The drugs they are legally allowed to give to the “mentally ill” have all sorts of funny effects, from nervous system damage to moobs and obesity
“Personally, I can’t stand gyms or “working out”. I need to go outside and do things. Ride my bike, run, ski, climb…there’s a reason people pay big, big bucks to live someplace they can be active in nature right out their door. It’s because that’s what we have been selected to do.”
Nor me … I’ve never been in a gym. Now that I am taking the rest of my life seriously, I don’t think I ever will – I have nature, I have wide open spaces right there on my doorstep. My playground 🙂
Funnily enough, the houses on our road are very cheap by comparison. We have a small cluster of former industrial dwellings in our hamlet and a few larger houses.
Nature is the key. Get out into nature to walk, run, climb … be challenged. Push outside your own boundaries and see where it goes!
From a very sedentary decade through my 30s where I have been heard to say, “I hate being alive!”, since learning to live I have been heard to say, “I love being alive!
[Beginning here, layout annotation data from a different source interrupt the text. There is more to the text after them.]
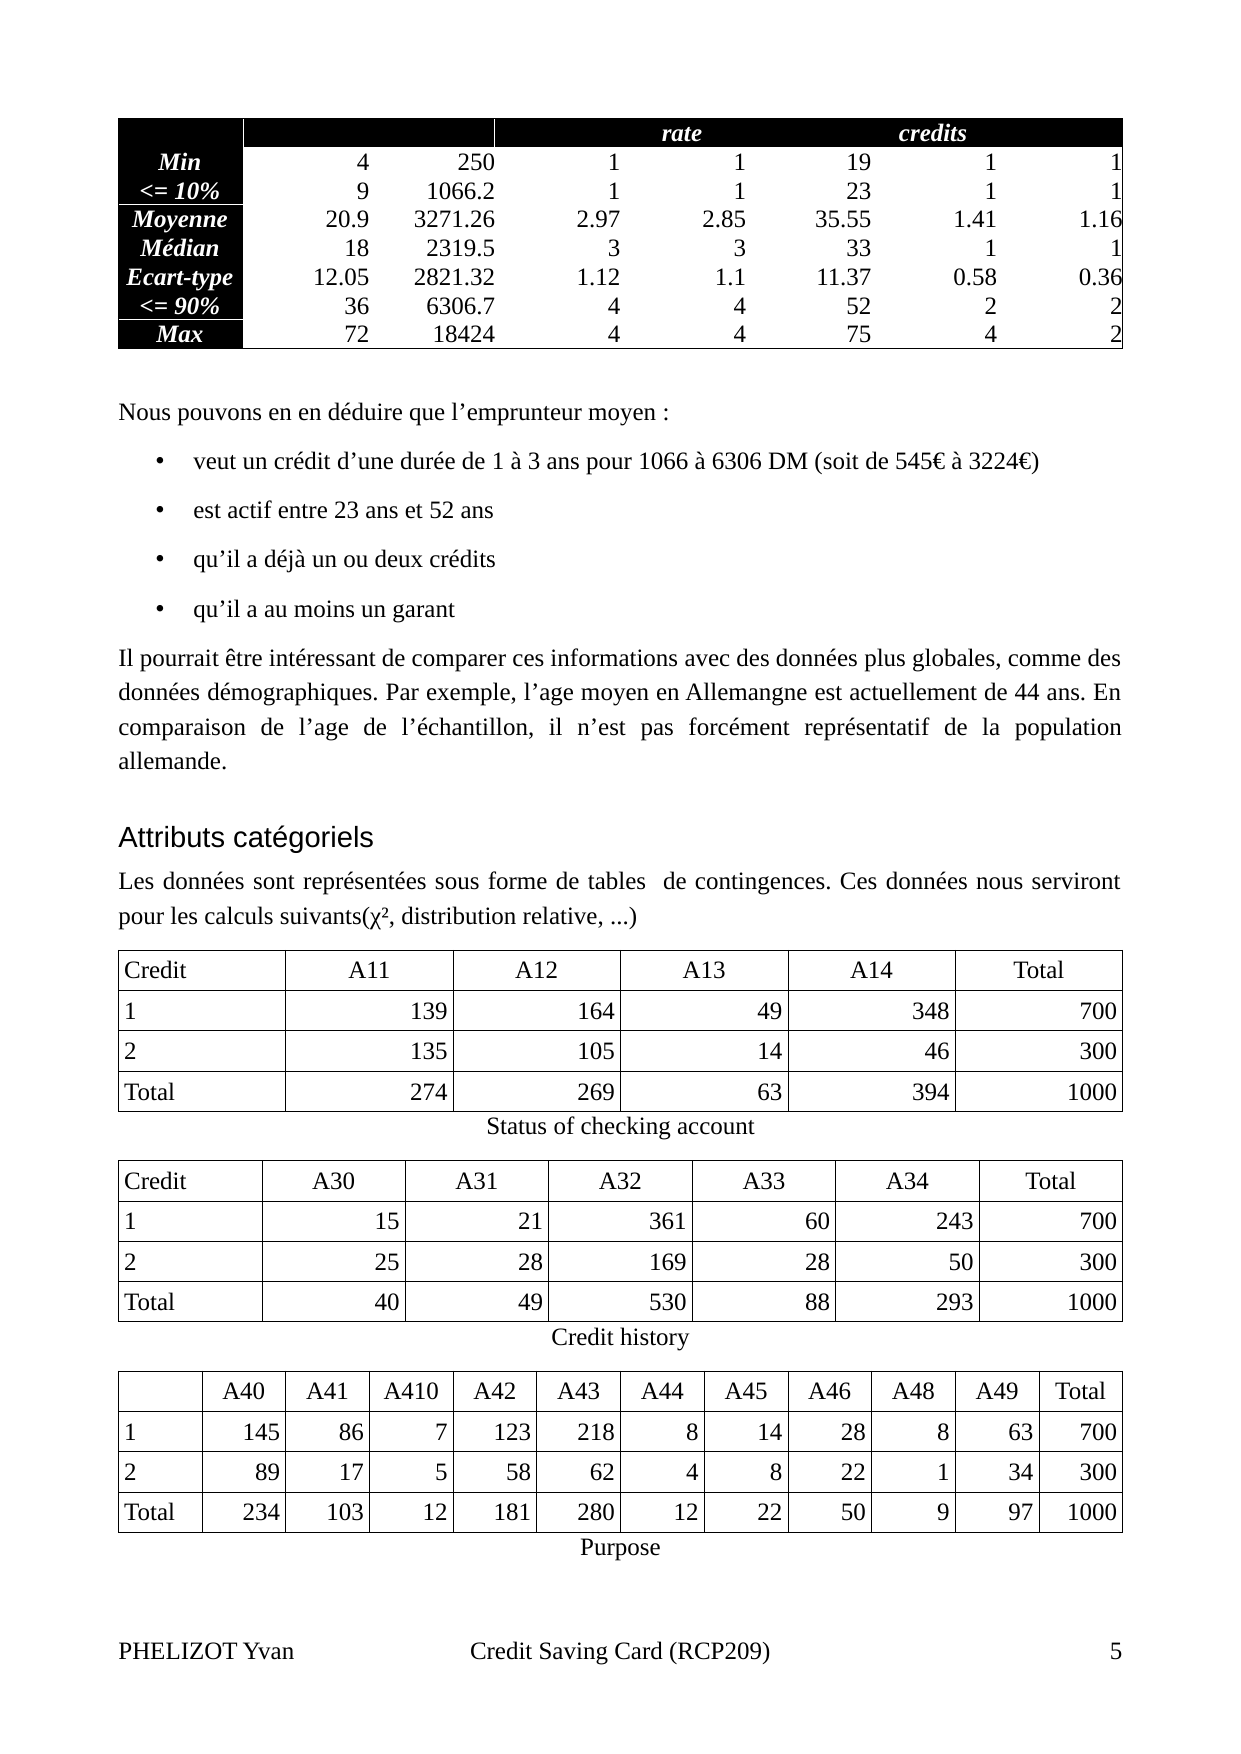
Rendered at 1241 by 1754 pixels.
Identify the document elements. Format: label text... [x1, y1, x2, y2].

table_cell 4 [871, 320, 997, 348]
table_cell 12 [621, 1493, 704, 1532]
table_cell 8 [621, 1412, 704, 1451]
table_cell 181 [454, 1493, 536, 1532]
table_header Credit [119, 951, 285, 990]
table_cell 40 [263, 1282, 405, 1321]
table_cell 5 [370, 1452, 453, 1492]
table_cell 4 [620, 320, 746, 348]
table_header [369, 119, 494, 147]
table_cell 700 [1040, 1412, 1122, 1451]
table_header A30 [263, 1161, 405, 1201]
table_cell 12.05 [244, 262, 369, 291]
table_cell 4 [495, 291, 620, 319]
table_header A12 [454, 951, 620, 990]
table_cell 123 [454, 1412, 536, 1451]
table_cell 9 [872, 1493, 955, 1532]
text Les données sont représentées sous forme de tables de contingences. Ces données nous serviront pour les calculs suivants(χ², distribution relative, ...) [118, 866, 1122, 929]
table_cell 11.37 [746, 262, 871, 291]
table_cell 3271.26 [369, 205, 494, 233]
table_cell 361 [549, 1202, 692, 1241]
table_cell 34 [956, 1452, 1039, 1492]
table_header [495, 119, 620, 147]
table_cell 19 [746, 147, 871, 176]
table_cell 52 [746, 291, 871, 319]
table_cell 243 [836, 1202, 979, 1241]
table_cell 4 [620, 291, 746, 319]
table_cell 23 [746, 176, 871, 204]
table_cell Moyenne [119, 205, 243, 233]
table_cell 97 [956, 1493, 1039, 1532]
table_header A13 [621, 951, 788, 990]
table_cell 35.55 [746, 205, 871, 233]
table_cell 1.1 [620, 262, 746, 291]
table_header A44 [621, 1372, 704, 1411]
table_cell Total [119, 1282, 262, 1321]
table_cell 25 [263, 1242, 405, 1281]
table_cell 75 [746, 320, 871, 348]
table_cell 2 [997, 291, 1122, 319]
table_cell 348 [789, 991, 955, 1030]
table_cell 1 [620, 147, 746, 176]
table_cell 234 [203, 1493, 285, 1532]
table_cell 8 [872, 1412, 955, 1451]
table_cell Total [119, 1493, 202, 1532]
table_cell 63 [621, 1072, 788, 1111]
table_cell 36 [244, 291, 369, 319]
text Il pourrait être intéressant de comparer ces informations avec des données plus globales, comme des données démographiques. Par exemple, l’age moyen en Allemangne est actuellement de 44 ans. En comparaison de l’age de l’échantillon, il n’est pas forcément représentatif de la population allemande. [118, 643, 1122, 775]
table_cell Min [119, 147, 243, 176]
table_cell 2319.5 [369, 233, 494, 262]
subtitle Attributs catégoriels [118, 820, 1122, 854]
table_cell 89 [203, 1452, 285, 1492]
table_header A34 [836, 1161, 979, 1201]
table_cell 1 [997, 147, 1122, 176]
table_cell 9 [244, 176, 369, 204]
table_header rate [620, 119, 746, 147]
table_cell 12 [370, 1493, 453, 1532]
table_header A49 [956, 1372, 1039, 1411]
table_cell 1000 [1040, 1493, 1122, 1532]
list veut un crédit d’une durée de 1 à 3 ans pour 1066 à 6306 DM (soit de 545€ à 3224€) [156, 446, 1122, 475]
table_cell 28 [693, 1242, 835, 1281]
table_header A14 [789, 951, 955, 990]
table_cell 135 [286, 1031, 453, 1071]
table_cell 46 [789, 1031, 955, 1071]
table_cell 700 [956, 991, 1122, 1030]
table_cell 28 [789, 1412, 871, 1451]
table_cell 1 [495, 176, 620, 204]
table_cell 1 [872, 1452, 955, 1492]
table_cell 17 [286, 1452, 369, 1492]
table_header Credit [119, 1161, 262, 1201]
table_cell 2 [119, 1242, 262, 1281]
table_cell 2 [119, 1031, 285, 1071]
table_cell Max [119, 320, 243, 348]
table_cell 269 [454, 1072, 620, 1111]
table_cell 22 [705, 1493, 788, 1532]
table_cell 4 [244, 147, 369, 176]
table_cell 1066.2 [369, 176, 494, 204]
table_cell 2821.32 [369, 262, 494, 291]
table_cell 4 [495, 320, 620, 348]
table_cell 88 [693, 1282, 835, 1321]
list est actif entre 23 ans et 52 ans [156, 496, 1122, 524]
table_cell 18424 [369, 320, 494, 348]
table_cell 169 [549, 1242, 692, 1281]
table_cell 49 [406, 1282, 548, 1321]
table_cell 1.12 [495, 262, 620, 291]
table_cell 1.41 [871, 205, 997, 233]
list qu’il a au moins un garant [156, 594, 1122, 622]
table_cell 1.16 [997, 205, 1122, 233]
table_cell 2 [119, 1452, 202, 1492]
table_cell 3 [620, 233, 746, 262]
table_cell 6306.7 [369, 291, 494, 319]
table_cell 1 [997, 176, 1122, 204]
table_cell 1 [620, 176, 746, 204]
table_header A43 [537, 1372, 620, 1411]
table_cell 28 [406, 1242, 548, 1281]
table_cell 1000 [956, 1072, 1122, 1111]
table_cell 50 [836, 1242, 979, 1281]
table_cell 394 [789, 1072, 955, 1111]
table_cell Total [119, 1072, 285, 1111]
table_header Total [1040, 1372, 1122, 1411]
table_cell 18 [244, 233, 369, 262]
table_cell 58 [454, 1452, 536, 1492]
table_cell 103 [286, 1493, 369, 1532]
table_header [746, 119, 871, 147]
table_cell 49 [621, 991, 788, 1030]
table_header A46 [789, 1372, 871, 1411]
table_cell 139 [286, 991, 453, 1030]
table_header credits [871, 119, 997, 147]
table_cell 300 [956, 1031, 1122, 1071]
table_cell 1 [495, 147, 620, 176]
table_header A11 [286, 951, 453, 990]
table_cell 7 [370, 1412, 453, 1451]
table_cell 2 [997, 320, 1122, 348]
table_cell 50 [789, 1493, 871, 1532]
table_header Total [980, 1161, 1122, 1201]
table_cell 22 [789, 1452, 871, 1492]
table_cell 3 [495, 233, 620, 262]
table_header [244, 119, 369, 147]
text Status of checking account [118, 1112, 1122, 1140]
table_header A48 [872, 1372, 955, 1411]
table_cell 250 [369, 147, 494, 176]
table_cell 1 [997, 233, 1122, 262]
table_header A41 [286, 1372, 369, 1411]
table_header A42 [454, 1372, 536, 1411]
table_cell 20.9 [244, 205, 369, 233]
table_cell 530 [549, 1282, 692, 1321]
table_cell <= 90% [119, 291, 243, 319]
table_cell Médian [119, 233, 243, 262]
table_header A31 [406, 1161, 548, 1201]
table_cell 33 [746, 233, 871, 262]
table_cell <= 10% [119, 176, 243, 204]
table_header A32 [549, 1161, 692, 1201]
table_cell 8 [705, 1452, 788, 1492]
table_cell 274 [286, 1072, 453, 1111]
table_header Total [956, 951, 1122, 990]
table_cell 300 [1040, 1452, 1122, 1492]
table_cell 1000 [980, 1282, 1122, 1321]
table_cell 2 [871, 291, 997, 319]
table_cell 1 [119, 1202, 262, 1241]
table_cell 72 [244, 320, 369, 348]
table_cell 1 [119, 1412, 202, 1451]
table_header A40 [203, 1372, 285, 1411]
table_cell 1 [871, 233, 997, 262]
table_header A33 [693, 1161, 835, 1201]
table_header [119, 119, 243, 147]
table_cell 164 [454, 991, 620, 1030]
table_cell 14 [705, 1412, 788, 1451]
table_cell 300 [980, 1242, 1122, 1281]
table_cell 86 [286, 1412, 369, 1451]
table_cell 293 [836, 1282, 979, 1321]
table_cell 21 [406, 1202, 548, 1241]
table_cell 1 [119, 991, 285, 1030]
table_cell 105 [454, 1031, 620, 1071]
table_cell 63 [956, 1412, 1039, 1451]
text Nous pouvons en en déduire que l’emprunteur moyen : [118, 397, 1122, 426]
list qu’il a déjà un ou deux crédits [156, 544, 1122, 573]
table_header [997, 119, 1122, 147]
table_cell 2.97 [495, 205, 620, 233]
table_cell 280 [537, 1493, 620, 1532]
text Credit history [118, 1322, 1122, 1350]
table_cell 60 [693, 1202, 835, 1241]
table_header A45 [705, 1372, 788, 1411]
table_header A410 [370, 1372, 453, 1411]
table_cell 700 [980, 1202, 1122, 1241]
table_cell 218 [537, 1412, 620, 1451]
table_cell 15 [263, 1202, 405, 1241]
table_cell 145 [203, 1412, 285, 1451]
table_cell Ecart-type [119, 262, 243, 291]
table_cell 14 [621, 1031, 788, 1071]
table_header [119, 1372, 202, 1411]
table_cell 0.58 [871, 262, 997, 291]
table_cell 2.85 [620, 205, 746, 233]
text Purpose [118, 1533, 1122, 1561]
table_cell 1 [871, 147, 997, 176]
table_cell 1 [871, 176, 997, 204]
table_cell 0.36 [997, 262, 1122, 291]
table_cell 4 [621, 1452, 704, 1492]
table_cell 62 [537, 1452, 620, 1492]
I’m going for a walk!” and coming back full of life, vigour and colour … even when it is lashing down with rain.
gollum:
I believe weight gain is a known side effect of SSRIs, among others.
Paul:
Exactly. Humans are supposed to be outside.
JS
Two of the three pics are of Jugalos … I think even skinny Jugalos are depressed on account of they are freaks of nature with no purpose for living.
Being fat probably contributes to being depressed but I don’t think it is being fat per se but just in general “being very unattractive,” if you are skinny and look like crap there is a good chance you will be somewhat depressed too.
I think people who hate to work out are probably well on their way to being ugly (or have been camped out there for a long time already) so don’t think the “being outside” is going to save you, if you look like crap, going outside to look like crap isn’t an improvement, you look just as bad outside as you do indoors.
[…] Physical fitness: Who cares? […]
rob:
There are many contributing factors to depression, which I won't attempt to disentangle. But it's interesting that being fat is apparently one of them.
As far as Juggalos, I've got sympathy for misfits who get together to celebrate their misfit-ness. Frankly, I'd rather hang around freaks than hipsters, because I don't enjoy the self-consciousness necessary to care so much about looking like I don't care. And if you've made it out of your 20s without doing a bunch of things you'd rather not be reminded of, you've wasted a lot of opportunities.
JS
[…] for killing millions of people via the consequences of obesity—diabetes, heart disease, depression, cancer, dementia, stroke, osteoarthritis, and a host of other totally preventable […]
I just wanna know where J. Stanton is or when JS is going to continue posting some of the best material I’ve seen?
Between your posts and Roar of Wolverines, I can’t help but reread and search recent documents that still seem lacklustre by comparison.